=== Instructions for the task ===
Your answer must be the lines of the material below, exactly as written, from its first line through the line with "2022-02-01 • 📝", and no pictures.

*** Opening Extracted data ***

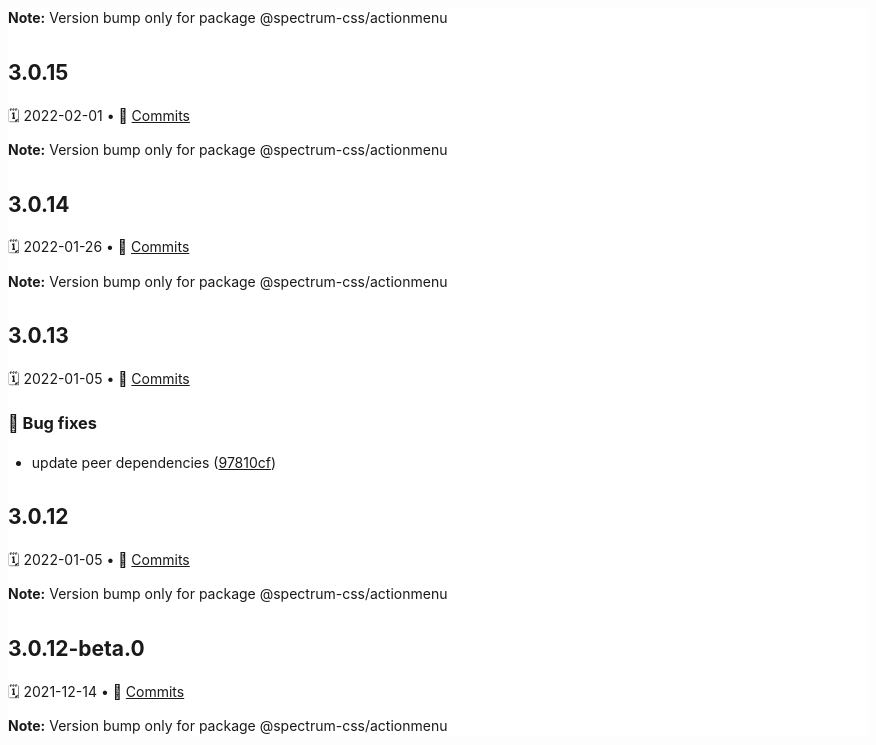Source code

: **Note:** Version bump only for package @spectrum-css/actionmenu





<a name="3.0.15"></a>
## 3.0.15
🗓 2022-02-01 • 📝 [Commits](https://github.com/adobe/spectrum-css/compare/@spectrum-css/actionmenu@3.0.14...@spectrum-css/actionmenu@3.0.15)

**Note:** Version bump only for package @spectrum-css/actionmenu





<a name="3.0.14"></a>
## 3.0.14
🗓 2022-01-26 • 📝 [Commits](https://github.com/adobe/spectrum-css/compare/@spectrum-css/actionmenu@3.0.13...@spectrum-css/actionmenu@3.0.14)

**Note:** Version bump only for package @spectrum-css/actionmenu





<a name="3.0.13"></a>
## 3.0.13
🗓 2022-01-05 • 📝 [Commits](https://github.com/adobe/spectrum-css/compare/@spectrum-css/actionmenu@3.0.11...@spectrum-css/actionmenu@3.0.13)

### 🐛 Bug fixes

* update peer dependencies ([97810cf](https://github.com/adobe/spectrum-css/commit/97810cf))





<a name="3.0.12"></a>
## 3.0.12
🗓 2022-01-05 • 📝 [Commits](https://github.com/adobe/spectrum-css/compare/@spectrum-css/actionmenu@3.0.12-beta.0...@spectrum-css/actionmenu@3.0.12)

**Note:** Version bump only for package @spectrum-css/actionmenu





<a name="3.0.12-beta.0"></a>
## 3.0.12-beta.0
🗓 2021-12-14 • 📝 [Commits](https://github.com/adobe/spectrum-css/compare/@spectrum-css/actionmenu@3.0.11...@spectrum-css/actionmenu@3.0.12-beta.0)

**Note:** Version bump only for package @spectrum-css/actionmenu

*** Closing Extracted data ***

=== Solution for this task ===
Source code

: **Note:** Version bump only for package @spectrum-css/actionmenu





<a name="3.0.15"></a>
## 3.0.15
🗓 2022-02-01 • 📝 [Commits](https://github.com/adobe/spectrum-css/compare/@spectrum-css/actionmenu@3.0.14...@spectrum-css/actionmenu@3.0.15)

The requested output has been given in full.